[Saved data entries]
■ ■ ■ ■

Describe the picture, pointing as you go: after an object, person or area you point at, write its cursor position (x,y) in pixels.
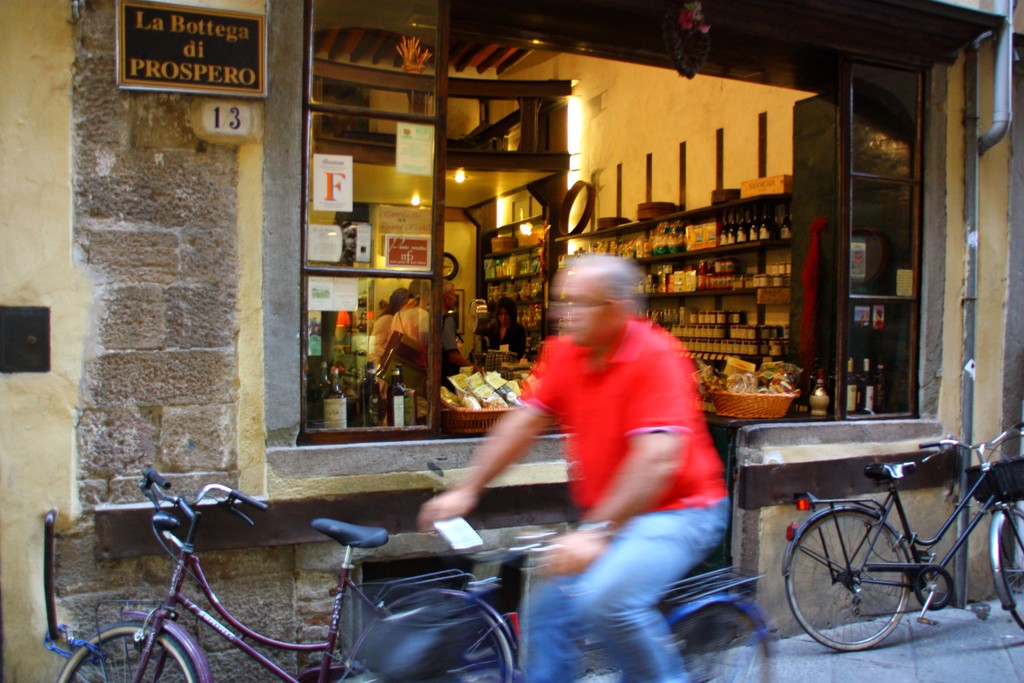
This is a picture of a store (408,550). In the center of the picture of foreground (623,603) there is a person (648,340) riding bicycle (414,634). On the right (843,571) there is bicycle (853,558), on the left (334,621) there is another bicycle (101,637). In the background (587,171) there is a store (681,261) with many jars (737,311). In the center of the store (384,357) there are few people (447,304) standing. On the top right (967,214) there is a pipe (968,278) and on the left (65,228) there is a wall (120,300) and in the top left (174,58) there is a nameplate (144,84).
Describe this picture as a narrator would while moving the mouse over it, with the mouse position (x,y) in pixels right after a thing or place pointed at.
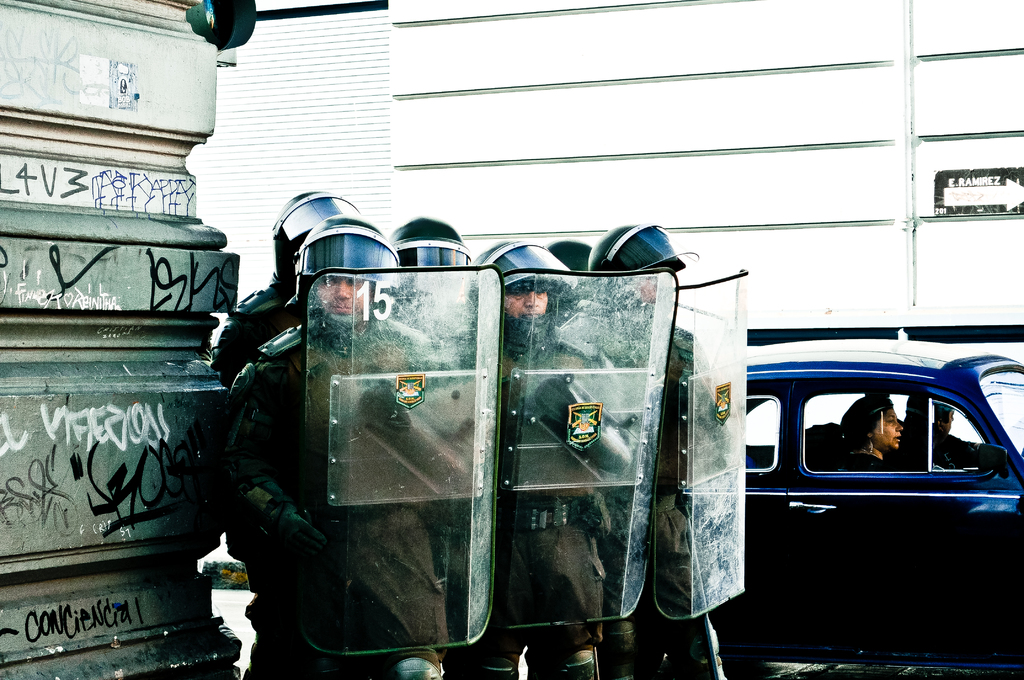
this is a picture of outside of a city (808,309) and there is a building (817,214). And there is a wall (90,216), on the wall (102,379) there are some text (86,432) written and there is a vehicle (832,541) on the road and there are some persons (853,446) sitting in the car (861,476). on the image in front (295,435) there are the group of persons (280,389) standing, holding a shield (357,379) and wearing a helmet (336,248).
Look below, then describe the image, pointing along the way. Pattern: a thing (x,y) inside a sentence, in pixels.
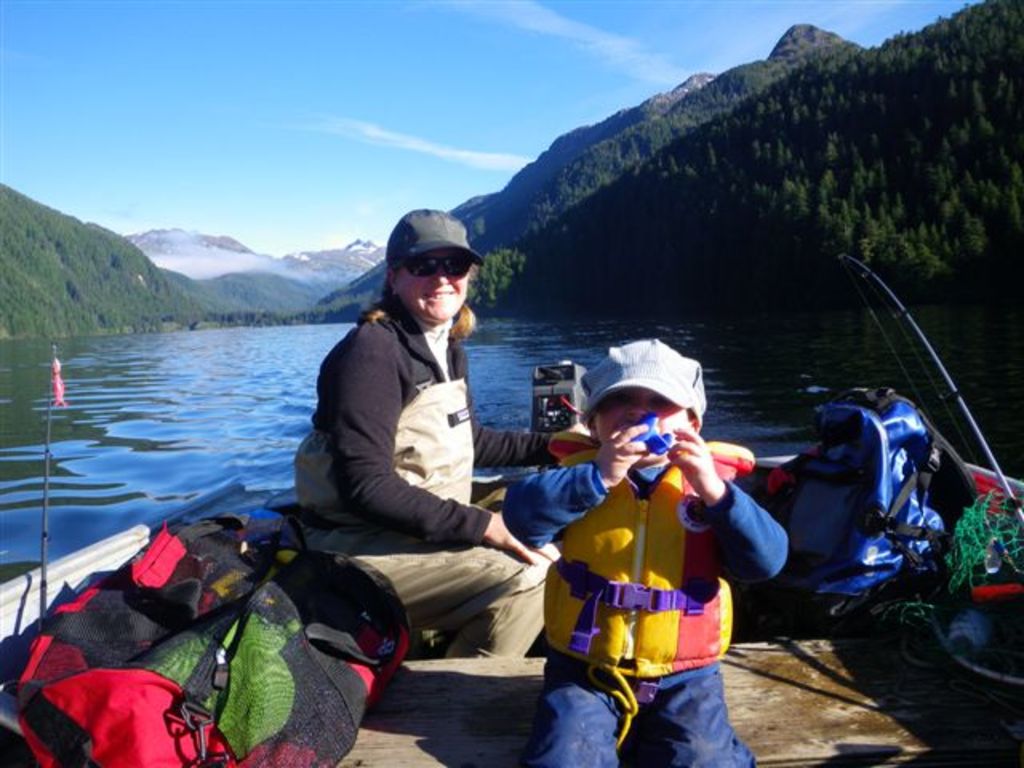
In this image I can see two persons (739,557) sitting in the boat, the person (682,579) at right (739,571) is wearing yellow and blue color dress (658,635) and the person (378,432) at left (334,484) is wearing black and cream color dress (421,481) and I can also see few bags (193,729) in the boat (890,628) and the boat (886,624) is on the water (238,359). Background (815,161) I can see the trees (717,296) in green color, mountains (319,272) and the sky (346,103) is in blue color.
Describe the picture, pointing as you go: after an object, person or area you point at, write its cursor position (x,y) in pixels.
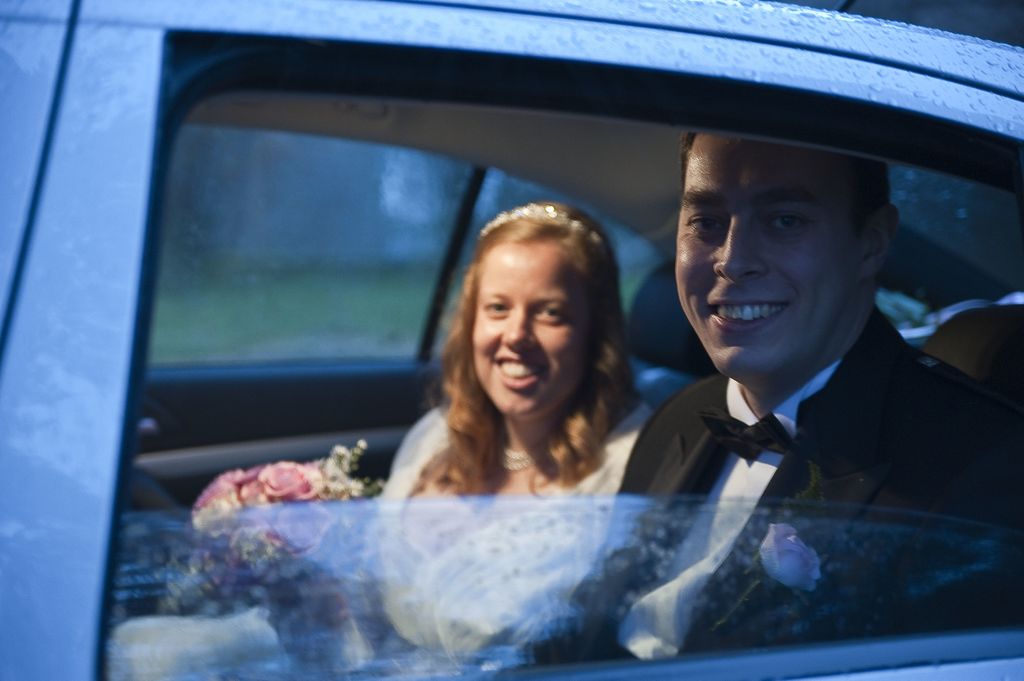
In this picture we can see men (752,472) and woman (497,350) sitting inside the car (667,307) and they are smiling and here man (656,436) wore blazer (702,477), bow tie (734,440) and for blazer (843,554) we have a flower (771,573) and beside to his woman (451,474) holding flowers (221,503) in her hand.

■ ■ ■ ■

§ THE TASK
With the images left out, set down each record exactly as it appears.

§ RESULT
Describe the picture, pointing as you go: after an object, person or area you point at, write its cursor position (x,y) in pixels.
This is a picture of a store (408,550). In the center of the picture of foreground (623,603) there is a person (648,340) riding bicycle (414,634). On the right (843,571) there is bicycle (853,558), on the left (334,621) there is another bicycle (101,637). In the background (587,171) there is a store (681,261) with many jars (737,311). In the center of the store (384,357) there are few people (447,304) standing. On the top right (967,214) there is a pipe (968,278) and on the left (65,228) there is a wall (120,300) and in the top left (174,58) there is a nameplate (144,84).
Describe this picture as a narrator would while moving the mouse over it, with the mouse position (x,y) in pixels right after a thing or place pointed at.
this is a picture of outside of a city (808,309) and there is a building (817,214). And there is a wall (90,216), on the wall (102,379) there are some text (86,432) written and there is a vehicle (832,541) on the road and there are some persons (853,446) sitting in the car (861,476). on the image in front (295,435) there are the group of persons (280,389) standing, holding a shield (357,379) and wearing a helmet (336,248).
Look below, then describe the image, pointing along the way. Pattern: a thing (x,y) inside a sentence, in pixels.
In this image I can see two persons (739,557) sitting in the boat, the person (682,579) at right (739,571) is wearing yellow and blue color dress (658,635) and the person (378,432) at left (334,484) is wearing black and cream color dress (421,481) and I can also see few bags (193,729) in the boat (890,628) and the boat (886,624) is on the water (238,359). Background (815,161) I can see the trees (717,296) in green color, mountains (319,272) and the sky (346,103) is in blue color.
Describe the picture, pointing as you go: after an object, person or area you point at, write its cursor position (x,y) in pixels.
In this picture we can see men (752,472) and woman (497,350) sitting inside the car (667,307) and they are smiling and here man (656,436) wore blazer (702,477), bow tie (734,440) and for blazer (843,554) we have a flower (771,573) and beside to his woman (451,474) holding flowers (221,503) in her hand.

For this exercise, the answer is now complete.